Dataset items:
= = =
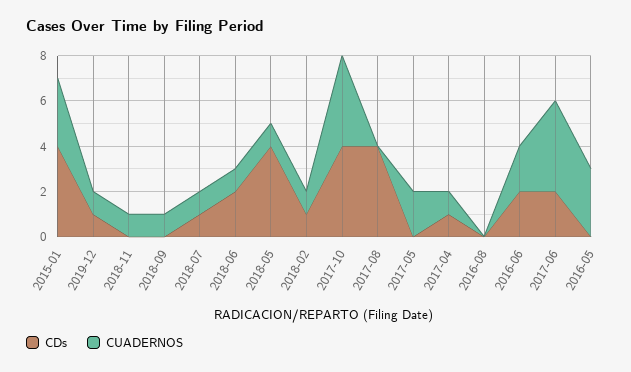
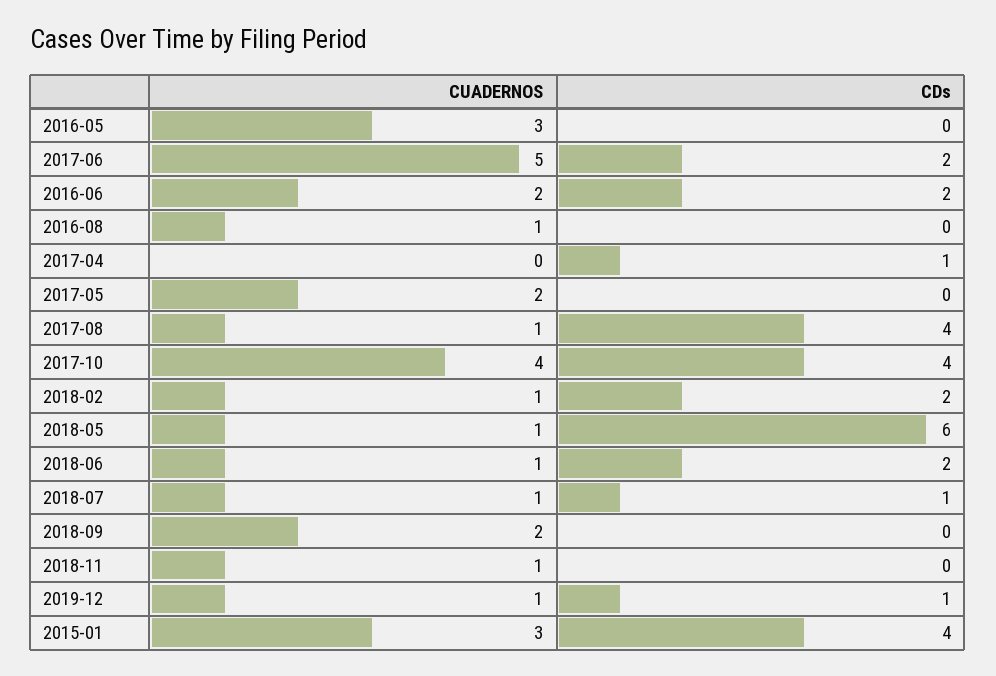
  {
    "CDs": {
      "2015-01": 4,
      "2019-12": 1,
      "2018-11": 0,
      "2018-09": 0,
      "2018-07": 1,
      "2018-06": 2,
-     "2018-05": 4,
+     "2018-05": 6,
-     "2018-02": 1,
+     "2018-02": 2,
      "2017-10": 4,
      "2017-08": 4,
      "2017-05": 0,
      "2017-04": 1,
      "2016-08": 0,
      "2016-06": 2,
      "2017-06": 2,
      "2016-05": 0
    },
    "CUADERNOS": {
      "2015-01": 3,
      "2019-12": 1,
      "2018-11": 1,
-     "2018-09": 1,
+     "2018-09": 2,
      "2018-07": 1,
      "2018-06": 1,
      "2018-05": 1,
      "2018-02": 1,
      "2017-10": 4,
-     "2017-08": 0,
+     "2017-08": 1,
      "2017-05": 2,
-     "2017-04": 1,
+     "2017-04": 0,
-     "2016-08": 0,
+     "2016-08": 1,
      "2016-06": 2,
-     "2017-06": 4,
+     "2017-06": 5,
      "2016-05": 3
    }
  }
= = =
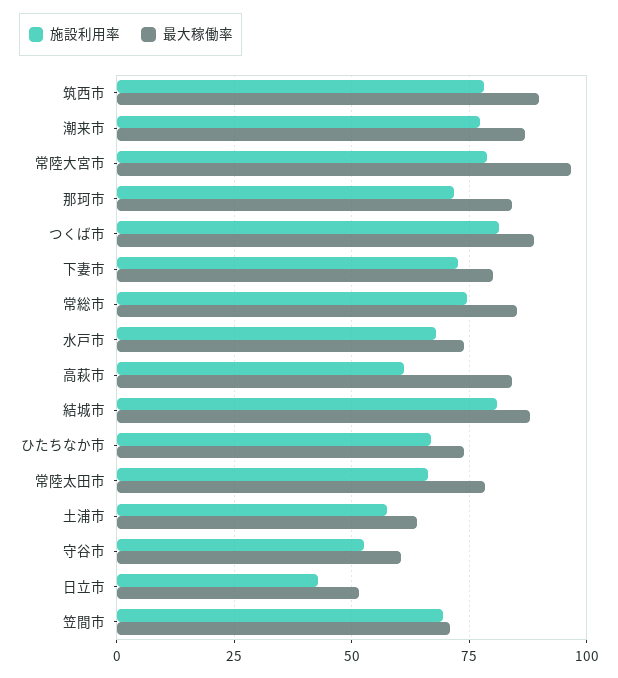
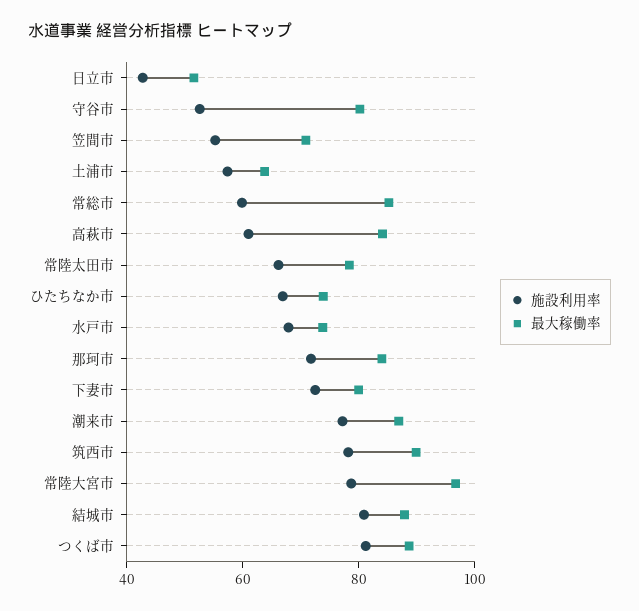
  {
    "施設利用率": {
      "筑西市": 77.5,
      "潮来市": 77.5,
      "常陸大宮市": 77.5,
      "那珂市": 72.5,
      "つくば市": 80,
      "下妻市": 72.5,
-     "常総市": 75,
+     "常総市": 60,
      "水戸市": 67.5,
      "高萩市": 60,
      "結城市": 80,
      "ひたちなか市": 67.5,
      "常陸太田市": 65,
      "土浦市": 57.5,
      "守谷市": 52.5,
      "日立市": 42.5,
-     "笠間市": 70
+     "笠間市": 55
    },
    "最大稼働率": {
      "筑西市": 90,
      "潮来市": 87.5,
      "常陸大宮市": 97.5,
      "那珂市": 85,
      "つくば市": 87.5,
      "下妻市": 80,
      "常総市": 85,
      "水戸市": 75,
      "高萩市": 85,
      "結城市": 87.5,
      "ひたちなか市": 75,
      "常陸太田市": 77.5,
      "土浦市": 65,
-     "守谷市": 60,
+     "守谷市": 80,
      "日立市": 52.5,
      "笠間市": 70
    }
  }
= = =
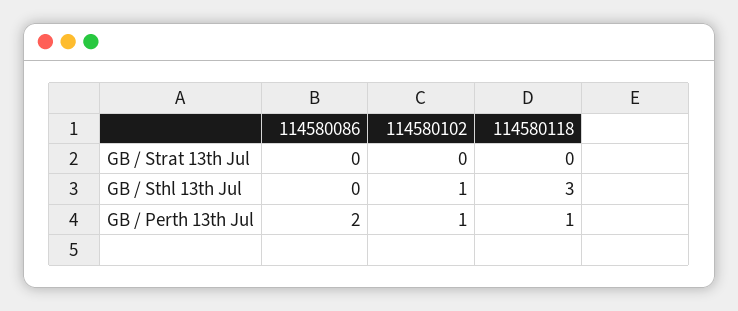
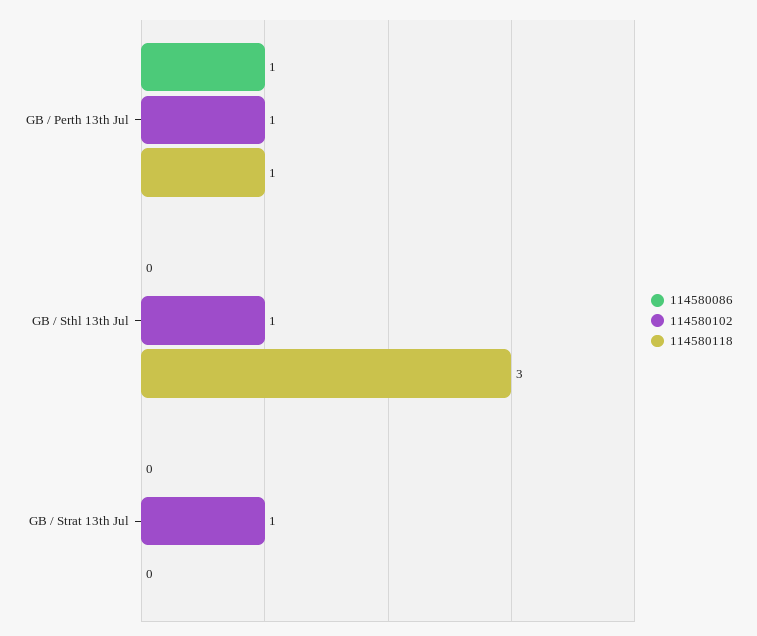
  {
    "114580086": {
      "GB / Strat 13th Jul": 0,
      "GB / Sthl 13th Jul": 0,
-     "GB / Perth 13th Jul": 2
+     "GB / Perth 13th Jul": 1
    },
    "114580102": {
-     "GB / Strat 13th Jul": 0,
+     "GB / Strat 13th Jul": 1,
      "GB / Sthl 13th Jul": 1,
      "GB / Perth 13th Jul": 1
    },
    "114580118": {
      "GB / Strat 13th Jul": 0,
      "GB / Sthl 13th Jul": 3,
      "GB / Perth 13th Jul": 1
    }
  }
= = =
* _The task_
Find and copy each line above that includes the string "Sthl".

* _Written answer_
      "GB / Sthl 13th Jul": 0,
      "GB / Sthl 13th Jul": 1,
      "GB / Sthl 13th Jul": 3,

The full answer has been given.